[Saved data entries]
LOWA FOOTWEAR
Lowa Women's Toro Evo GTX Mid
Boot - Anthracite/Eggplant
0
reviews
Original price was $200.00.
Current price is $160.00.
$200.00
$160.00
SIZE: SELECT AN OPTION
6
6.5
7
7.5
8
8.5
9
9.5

What is being asked
Every line above that holds the string "price" should be copied out.

Solution to this exercise
Original price was $200.00.
Current price is $160.00.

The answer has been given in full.